L'intimée a remis son dossier à la barre de la cour, à l'audience du 11 Mai.
MOTIFS DE LA DÉCISION
Sur l'étendue de la saisine de la cour
En application des dispositions de l'article 455 du code de procédure civile, il est expressément renvoyé pour plus de précisions sur les faits, prétentions et arguments des parties aux conclusions récapitulatives régulièrement déposées.
Il convient de rappeler qu'en application de l'article 954 du code de procédure civile, la Cour ne doit statuer que sur les prétentions énoncées au dispositif.
Ne constituent pas des prétentions au sens de l'article 4 du code de procédure civile les demandes des parties tendant à voir 'constater' ou 'donner acte', de sorte que la cour n'a pas à y répondre.
Par ailleurs, l'effet dévolutif de l'appel implique que la Cour connaisse des faits survenus au cours de l'instance d'appel et depuis le jugement déféré et statue sur tous les éléments qui lui sont produits même s'ils ne se sont révélés à la connaissance des parties qu'en cours d'instance d'appel.
Sur la nullité de la déclaration d'appel:
Aux termes de l'article 901 du code de procédure civile, 'la déclaration d'appel est faite par acte contenant , outre les mentions prescrites par l'article 57 et à peine de nullité:
1°: la constitution de l'avocat de l'appelant
2°: l'indication de la décision attaquée
3°: l'indication de la cour devant laquelle l'affaire est portée
4°: les chefs de jugement expressément critiqués auxquels l'appel est limité , sauf si l'appel tend à l'annulation du jugement ou si l'objet du litige est indivisible.
Elle est signée par l'avocat constitué. Elle est accompagnée d'une copie de la décision .
Elle est remise au greffe et vaut demande d'inscription au rôle.'
En l'espèce, la déclaration d'appel a été accompagnée d'une copie incomplète de la décision laquelle comprend 9 pages au total , la page 7 étant manquante.

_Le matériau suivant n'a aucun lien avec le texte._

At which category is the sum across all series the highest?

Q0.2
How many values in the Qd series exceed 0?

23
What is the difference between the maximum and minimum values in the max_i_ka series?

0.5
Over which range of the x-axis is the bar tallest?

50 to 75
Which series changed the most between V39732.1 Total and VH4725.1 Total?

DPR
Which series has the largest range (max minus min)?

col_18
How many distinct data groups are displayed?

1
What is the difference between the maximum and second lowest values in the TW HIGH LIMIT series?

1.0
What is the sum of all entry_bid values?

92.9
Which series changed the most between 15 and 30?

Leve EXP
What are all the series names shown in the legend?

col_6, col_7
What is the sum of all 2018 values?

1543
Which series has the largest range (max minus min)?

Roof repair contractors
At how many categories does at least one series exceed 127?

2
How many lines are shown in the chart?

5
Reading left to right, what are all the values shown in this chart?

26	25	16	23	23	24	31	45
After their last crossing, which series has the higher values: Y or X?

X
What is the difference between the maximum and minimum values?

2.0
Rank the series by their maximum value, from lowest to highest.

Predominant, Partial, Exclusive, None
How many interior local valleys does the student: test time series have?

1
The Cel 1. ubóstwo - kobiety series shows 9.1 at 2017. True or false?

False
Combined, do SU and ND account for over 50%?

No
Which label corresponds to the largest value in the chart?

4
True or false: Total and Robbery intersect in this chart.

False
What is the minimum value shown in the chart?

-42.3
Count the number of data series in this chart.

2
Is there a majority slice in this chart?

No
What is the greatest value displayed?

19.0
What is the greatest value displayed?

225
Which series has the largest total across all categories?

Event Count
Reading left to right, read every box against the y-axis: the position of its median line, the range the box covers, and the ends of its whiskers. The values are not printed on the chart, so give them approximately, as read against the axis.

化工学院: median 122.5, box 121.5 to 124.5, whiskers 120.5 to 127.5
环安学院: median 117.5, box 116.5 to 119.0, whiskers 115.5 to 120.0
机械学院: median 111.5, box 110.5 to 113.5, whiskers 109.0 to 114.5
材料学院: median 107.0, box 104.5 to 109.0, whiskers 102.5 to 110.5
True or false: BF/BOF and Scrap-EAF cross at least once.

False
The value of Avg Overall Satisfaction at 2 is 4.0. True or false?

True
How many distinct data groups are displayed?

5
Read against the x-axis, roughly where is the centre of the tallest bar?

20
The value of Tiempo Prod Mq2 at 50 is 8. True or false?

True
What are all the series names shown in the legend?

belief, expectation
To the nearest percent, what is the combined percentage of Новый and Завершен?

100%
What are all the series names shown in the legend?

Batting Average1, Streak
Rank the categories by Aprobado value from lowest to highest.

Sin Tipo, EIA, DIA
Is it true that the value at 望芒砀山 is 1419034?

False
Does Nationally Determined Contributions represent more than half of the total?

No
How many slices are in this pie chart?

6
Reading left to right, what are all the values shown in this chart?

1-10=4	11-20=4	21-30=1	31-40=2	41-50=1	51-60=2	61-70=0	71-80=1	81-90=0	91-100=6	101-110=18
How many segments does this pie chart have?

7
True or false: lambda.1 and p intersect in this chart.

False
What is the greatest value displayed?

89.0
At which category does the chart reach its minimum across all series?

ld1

Par l'arrêt avant dire droit du 30 juin 2021, les parties ont été invitées à conclure sur la nullité encourue de la déclaration d'appel..
Si elles ont répondu à cette demande dans les motifs de leurs conclusions respectives des 28 septembre et 7 Octobre 2021, leur dispositif n'en fait aucunement état et est resté inchangé.
En application des dispositions de l'article 954 du code de procédure civile, sus rappelé, la cour n'est saisie que du dispositif des conclusions des parties.
En conséquence, les parties n'ayant pas conclu dans leur dispositif d'écritures sur la nullité encourue, elles n 'ont pas satisfait aux demandes de la cour.
Elle seront en conséquence déboutées de l'intégralité de leurs demandes.
Le jugement sera en conséquence confirmé en toutes ses dispositions .
Sur les dépens et l'article 700 du code de procédure civile
Chaque partie conservera à sa charge ses dépens d'appel .
Il n'y a pas lieu à application des dispositions de l'article 700 du code de procédure civile.
PAR CES MOTIFS
La Cour,
Statuant publiquement, contradictoirement et en dernier ressort,
Vu l'arrêt avant dire droit du 30 juin 2021,
RELEVE que les parties n'ont pas conclu sur la nullité encourue de la déclaration d'appel,
En conséquence,
DEBOUTE les parties de l'ensemble de leurs demandes,
CONFIRME le jugement en toutes ses dispositions,
LAISSE à chaque partie la charge de ses dépens d'appel,
DIT n'y avoir lieu à application des dispositions de l'article 700 du code de procédure civile.
Déboute les parties de leurs demandes plus amples ou contraires.
Prononcé par mise à disposition de l'arrêt au greffe de la Cour, les parties en ayant été préalablement avisées dans les conditions prévues au deuxième alinéa de l'article 450 du code de procédure civile,
Signé par Madame Michèle JAILLET, présidente, et par Madame Céline LITTERI, greffière, auxquelles la minute de la décision a été remise par la magistrate signataire.